The Homeland Security Department buys more uniforms from Mexico and Central America than it does from within the U.S., a top watchdog said Tuesday, ducking the spirit of Made in the USA rules the government has on the books.
Just 42 percent of the department’s uniforms are from the U.S., the Government Accountability Office said.
By contrast some 30 percent came from Mexico, 10 percent from El Salvador and 6 percent from Honduras, totaling nearly $75 million in spending over the last three years.
Those purchases fly in the face of rules that say Homeland Security, like much of the rest of government, is supposed to buy textiles that are grown or processed in the U.S. when it comes to national security cases.

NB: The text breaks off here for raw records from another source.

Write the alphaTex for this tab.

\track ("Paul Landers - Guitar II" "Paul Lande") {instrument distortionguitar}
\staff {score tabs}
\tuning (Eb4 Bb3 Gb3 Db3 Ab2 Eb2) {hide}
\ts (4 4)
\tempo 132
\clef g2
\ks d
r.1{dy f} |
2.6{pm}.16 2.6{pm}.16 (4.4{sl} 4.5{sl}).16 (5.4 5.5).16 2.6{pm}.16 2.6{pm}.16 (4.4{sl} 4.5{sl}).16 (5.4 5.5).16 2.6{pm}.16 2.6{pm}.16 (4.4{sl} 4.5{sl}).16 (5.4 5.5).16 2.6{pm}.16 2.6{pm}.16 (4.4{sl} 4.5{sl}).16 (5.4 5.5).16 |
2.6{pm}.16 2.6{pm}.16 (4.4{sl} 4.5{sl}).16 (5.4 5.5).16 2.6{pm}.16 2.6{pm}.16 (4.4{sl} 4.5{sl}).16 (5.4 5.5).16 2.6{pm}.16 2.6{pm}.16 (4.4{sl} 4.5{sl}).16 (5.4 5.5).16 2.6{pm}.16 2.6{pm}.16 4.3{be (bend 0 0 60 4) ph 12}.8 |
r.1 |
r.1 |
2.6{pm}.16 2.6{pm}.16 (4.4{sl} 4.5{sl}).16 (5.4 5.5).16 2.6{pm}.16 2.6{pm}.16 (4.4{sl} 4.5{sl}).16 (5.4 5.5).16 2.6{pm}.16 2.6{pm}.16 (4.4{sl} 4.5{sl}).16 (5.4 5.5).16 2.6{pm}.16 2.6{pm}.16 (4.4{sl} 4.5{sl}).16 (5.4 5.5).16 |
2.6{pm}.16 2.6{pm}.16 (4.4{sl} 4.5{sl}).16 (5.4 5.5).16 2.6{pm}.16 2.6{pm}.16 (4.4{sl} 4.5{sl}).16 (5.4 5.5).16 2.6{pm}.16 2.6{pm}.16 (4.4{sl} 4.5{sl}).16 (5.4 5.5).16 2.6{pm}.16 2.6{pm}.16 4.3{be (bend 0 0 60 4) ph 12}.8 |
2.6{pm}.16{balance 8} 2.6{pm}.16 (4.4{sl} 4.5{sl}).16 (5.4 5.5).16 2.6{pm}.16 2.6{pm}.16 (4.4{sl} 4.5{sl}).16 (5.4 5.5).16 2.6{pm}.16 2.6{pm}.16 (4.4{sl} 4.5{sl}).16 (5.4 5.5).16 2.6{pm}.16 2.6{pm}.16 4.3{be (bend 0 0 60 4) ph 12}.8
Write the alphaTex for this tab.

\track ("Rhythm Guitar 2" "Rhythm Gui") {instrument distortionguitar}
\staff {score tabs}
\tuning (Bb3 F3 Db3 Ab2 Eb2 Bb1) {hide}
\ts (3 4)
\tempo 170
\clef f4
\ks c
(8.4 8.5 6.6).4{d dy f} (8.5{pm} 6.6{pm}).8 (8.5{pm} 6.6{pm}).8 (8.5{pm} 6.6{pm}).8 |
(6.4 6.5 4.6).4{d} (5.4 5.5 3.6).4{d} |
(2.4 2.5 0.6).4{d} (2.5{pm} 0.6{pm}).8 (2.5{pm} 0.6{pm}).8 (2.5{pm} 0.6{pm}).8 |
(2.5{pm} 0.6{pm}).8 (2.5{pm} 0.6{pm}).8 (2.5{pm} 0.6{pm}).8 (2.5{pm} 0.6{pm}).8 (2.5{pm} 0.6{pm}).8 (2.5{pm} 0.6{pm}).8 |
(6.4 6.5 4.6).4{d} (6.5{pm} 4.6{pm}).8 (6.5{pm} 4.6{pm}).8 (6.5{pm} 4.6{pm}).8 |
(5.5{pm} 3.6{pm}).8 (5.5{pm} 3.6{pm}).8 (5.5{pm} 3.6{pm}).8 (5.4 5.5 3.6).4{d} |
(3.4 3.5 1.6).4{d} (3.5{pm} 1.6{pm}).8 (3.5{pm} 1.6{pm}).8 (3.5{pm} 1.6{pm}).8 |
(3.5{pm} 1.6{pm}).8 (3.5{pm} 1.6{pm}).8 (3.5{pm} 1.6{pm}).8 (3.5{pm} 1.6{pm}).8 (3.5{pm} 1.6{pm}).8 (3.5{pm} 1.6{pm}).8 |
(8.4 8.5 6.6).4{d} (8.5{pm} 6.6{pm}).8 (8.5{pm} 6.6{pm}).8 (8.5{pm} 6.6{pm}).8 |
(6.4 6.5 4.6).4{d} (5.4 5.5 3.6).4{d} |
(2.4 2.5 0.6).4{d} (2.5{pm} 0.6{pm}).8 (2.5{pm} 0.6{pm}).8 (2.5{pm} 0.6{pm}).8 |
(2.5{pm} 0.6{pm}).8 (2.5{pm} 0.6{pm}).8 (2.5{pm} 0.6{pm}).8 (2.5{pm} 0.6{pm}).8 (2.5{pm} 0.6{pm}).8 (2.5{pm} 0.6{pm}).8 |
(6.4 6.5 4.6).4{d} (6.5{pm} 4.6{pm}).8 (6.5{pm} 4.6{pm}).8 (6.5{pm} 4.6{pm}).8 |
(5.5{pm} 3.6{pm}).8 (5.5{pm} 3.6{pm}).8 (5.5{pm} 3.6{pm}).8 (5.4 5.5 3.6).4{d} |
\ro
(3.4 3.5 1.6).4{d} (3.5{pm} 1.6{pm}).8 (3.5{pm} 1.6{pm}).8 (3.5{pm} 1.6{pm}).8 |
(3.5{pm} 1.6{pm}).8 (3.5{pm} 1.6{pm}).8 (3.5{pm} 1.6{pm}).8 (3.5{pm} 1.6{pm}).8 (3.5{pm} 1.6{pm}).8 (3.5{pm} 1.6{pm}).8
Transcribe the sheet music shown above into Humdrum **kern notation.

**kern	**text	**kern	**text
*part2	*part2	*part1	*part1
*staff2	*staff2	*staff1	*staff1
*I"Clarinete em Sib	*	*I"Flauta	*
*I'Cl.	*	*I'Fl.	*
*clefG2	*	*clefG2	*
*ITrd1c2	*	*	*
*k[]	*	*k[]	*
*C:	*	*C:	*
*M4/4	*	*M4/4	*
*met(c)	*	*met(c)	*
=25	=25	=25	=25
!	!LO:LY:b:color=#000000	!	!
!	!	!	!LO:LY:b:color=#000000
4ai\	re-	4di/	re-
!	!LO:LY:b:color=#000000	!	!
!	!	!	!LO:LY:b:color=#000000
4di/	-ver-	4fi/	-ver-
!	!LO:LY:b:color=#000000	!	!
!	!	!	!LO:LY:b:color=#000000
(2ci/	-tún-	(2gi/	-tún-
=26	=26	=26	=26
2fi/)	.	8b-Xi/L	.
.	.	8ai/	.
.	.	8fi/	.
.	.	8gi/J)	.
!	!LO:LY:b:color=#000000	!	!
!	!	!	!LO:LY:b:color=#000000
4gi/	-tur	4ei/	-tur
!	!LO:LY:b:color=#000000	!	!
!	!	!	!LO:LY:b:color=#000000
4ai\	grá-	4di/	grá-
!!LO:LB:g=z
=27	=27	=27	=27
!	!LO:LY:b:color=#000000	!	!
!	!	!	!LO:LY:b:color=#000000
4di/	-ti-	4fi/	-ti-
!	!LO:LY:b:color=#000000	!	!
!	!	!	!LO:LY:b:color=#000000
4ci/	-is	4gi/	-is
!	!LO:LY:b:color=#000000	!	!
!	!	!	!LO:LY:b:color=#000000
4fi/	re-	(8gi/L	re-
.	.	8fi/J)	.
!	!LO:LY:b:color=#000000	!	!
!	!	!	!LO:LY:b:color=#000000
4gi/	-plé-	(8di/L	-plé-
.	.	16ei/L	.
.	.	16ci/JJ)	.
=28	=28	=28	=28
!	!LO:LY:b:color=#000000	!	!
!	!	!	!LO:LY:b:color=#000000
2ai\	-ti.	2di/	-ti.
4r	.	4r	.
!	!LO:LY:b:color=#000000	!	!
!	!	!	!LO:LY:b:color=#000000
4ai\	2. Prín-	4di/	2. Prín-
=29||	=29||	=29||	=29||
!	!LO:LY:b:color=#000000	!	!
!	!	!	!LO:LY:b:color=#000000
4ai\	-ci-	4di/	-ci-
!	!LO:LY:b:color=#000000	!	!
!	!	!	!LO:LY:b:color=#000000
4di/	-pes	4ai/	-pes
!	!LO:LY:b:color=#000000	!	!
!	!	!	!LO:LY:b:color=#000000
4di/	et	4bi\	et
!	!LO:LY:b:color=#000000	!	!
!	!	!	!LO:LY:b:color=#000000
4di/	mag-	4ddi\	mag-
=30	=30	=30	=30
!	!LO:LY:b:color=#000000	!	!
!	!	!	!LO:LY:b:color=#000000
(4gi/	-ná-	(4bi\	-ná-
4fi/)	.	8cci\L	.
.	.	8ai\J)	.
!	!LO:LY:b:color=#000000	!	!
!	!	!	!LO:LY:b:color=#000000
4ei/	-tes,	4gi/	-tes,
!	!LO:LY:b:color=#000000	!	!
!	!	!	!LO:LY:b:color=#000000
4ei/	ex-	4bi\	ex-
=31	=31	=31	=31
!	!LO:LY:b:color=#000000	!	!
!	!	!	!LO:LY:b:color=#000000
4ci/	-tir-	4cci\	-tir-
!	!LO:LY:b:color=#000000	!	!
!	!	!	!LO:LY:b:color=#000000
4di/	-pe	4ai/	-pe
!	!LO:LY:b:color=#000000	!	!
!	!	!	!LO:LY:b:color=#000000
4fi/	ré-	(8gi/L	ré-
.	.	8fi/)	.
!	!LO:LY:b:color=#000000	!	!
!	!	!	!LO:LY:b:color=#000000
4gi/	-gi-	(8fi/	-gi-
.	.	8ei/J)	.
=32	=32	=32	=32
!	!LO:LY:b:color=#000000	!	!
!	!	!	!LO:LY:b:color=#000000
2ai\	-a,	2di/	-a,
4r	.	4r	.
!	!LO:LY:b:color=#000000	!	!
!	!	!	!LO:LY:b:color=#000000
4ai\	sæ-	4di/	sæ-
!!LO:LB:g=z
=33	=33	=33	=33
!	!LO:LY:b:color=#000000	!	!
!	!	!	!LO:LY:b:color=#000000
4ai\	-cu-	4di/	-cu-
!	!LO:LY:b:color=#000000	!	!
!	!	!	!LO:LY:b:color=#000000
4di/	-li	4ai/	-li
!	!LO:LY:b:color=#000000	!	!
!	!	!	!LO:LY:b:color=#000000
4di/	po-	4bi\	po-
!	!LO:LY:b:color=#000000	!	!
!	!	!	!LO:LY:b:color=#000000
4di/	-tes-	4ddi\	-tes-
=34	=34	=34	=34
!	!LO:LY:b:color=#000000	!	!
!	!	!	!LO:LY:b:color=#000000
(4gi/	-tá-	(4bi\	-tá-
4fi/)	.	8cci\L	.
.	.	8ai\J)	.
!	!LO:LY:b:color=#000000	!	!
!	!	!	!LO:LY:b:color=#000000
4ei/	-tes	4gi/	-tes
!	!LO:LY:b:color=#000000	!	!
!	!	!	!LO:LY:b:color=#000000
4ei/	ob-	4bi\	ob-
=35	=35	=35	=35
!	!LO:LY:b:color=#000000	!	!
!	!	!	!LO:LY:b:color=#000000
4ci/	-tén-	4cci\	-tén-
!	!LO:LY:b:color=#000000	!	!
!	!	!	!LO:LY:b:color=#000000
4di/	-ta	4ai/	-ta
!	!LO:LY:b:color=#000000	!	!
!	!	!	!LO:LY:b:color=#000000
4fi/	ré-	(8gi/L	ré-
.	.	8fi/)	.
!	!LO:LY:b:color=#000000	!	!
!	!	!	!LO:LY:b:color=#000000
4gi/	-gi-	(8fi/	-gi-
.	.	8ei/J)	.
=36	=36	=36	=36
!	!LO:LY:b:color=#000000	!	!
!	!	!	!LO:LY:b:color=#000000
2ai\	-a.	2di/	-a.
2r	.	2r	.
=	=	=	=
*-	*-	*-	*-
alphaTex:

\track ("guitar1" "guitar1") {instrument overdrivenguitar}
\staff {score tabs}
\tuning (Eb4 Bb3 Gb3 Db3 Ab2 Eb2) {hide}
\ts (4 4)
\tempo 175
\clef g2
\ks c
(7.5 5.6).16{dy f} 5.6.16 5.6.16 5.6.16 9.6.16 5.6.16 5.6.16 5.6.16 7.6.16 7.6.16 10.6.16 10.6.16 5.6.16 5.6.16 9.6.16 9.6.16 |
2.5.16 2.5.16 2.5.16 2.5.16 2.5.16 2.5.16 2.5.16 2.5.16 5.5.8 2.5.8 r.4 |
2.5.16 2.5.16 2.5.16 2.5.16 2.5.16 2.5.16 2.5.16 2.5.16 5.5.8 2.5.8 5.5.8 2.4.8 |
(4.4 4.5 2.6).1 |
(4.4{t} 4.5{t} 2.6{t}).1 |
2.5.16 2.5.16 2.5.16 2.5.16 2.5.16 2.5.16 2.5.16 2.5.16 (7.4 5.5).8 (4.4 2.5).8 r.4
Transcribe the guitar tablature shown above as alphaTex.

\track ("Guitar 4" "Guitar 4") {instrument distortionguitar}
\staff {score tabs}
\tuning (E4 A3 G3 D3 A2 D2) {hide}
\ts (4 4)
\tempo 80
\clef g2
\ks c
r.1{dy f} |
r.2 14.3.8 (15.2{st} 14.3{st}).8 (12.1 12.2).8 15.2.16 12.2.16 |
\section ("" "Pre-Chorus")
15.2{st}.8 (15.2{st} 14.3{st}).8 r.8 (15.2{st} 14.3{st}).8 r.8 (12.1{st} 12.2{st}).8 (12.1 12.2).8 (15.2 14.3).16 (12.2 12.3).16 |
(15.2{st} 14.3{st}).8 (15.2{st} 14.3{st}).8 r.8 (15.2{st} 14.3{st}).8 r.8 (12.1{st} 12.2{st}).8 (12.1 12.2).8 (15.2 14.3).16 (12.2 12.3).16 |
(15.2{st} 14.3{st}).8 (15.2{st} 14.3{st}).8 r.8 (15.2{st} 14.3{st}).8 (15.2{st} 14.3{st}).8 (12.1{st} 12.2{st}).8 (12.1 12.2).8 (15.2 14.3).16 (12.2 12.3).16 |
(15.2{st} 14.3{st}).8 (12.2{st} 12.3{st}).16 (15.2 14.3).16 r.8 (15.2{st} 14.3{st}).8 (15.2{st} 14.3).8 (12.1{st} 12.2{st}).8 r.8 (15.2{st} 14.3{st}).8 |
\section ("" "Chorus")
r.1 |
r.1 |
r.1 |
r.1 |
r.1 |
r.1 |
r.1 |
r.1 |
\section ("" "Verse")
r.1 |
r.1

That chiefly means uniforms for the law enforcement branched of the department, such as the Border Patrol, Transportation Security Administration and the Secret Service.
Homeland Security officials are aware of the rules and include language in contracts trying to follow them, the GAO said.
But in reality, there are a number of exceptions that prevent the Buy American rules from having a serious effect on government contracts.
Small contracts are exempt, and the Buy American rules are tossed out when they are deemed to violate U.S. trade deals, auditors said.
“As of June 2017, under the current uniforms contract, 58 percent of the value of ordered uniform items by DHS came from foreign sources,” the investigation found.
Foreign uniforms are, on the whole, less expensive to taxpayers, the GAO said.
Nearly 70 percent of the Transportation Security Administration’s uniforms and 46 percent of Secret Service textiles come from Mexico, compared to just 10 percent of U.S. Customs and Border Protection agents and officers’ uniforms.
Homeland Security didn’t provide an official response to the GAO for the report, and the department didn’t immediately respond to a request for comment from The Washington Times on Tuesday afternoon.
But the issue has rankled some members of Congress.
Rep. Scott Taylor, Virginia Republican, introduced a bill in March that would require homeland security to procure all of its uniforms from within the U.S. The bill has nearly 40 co-sponsors from both sides of the aisle.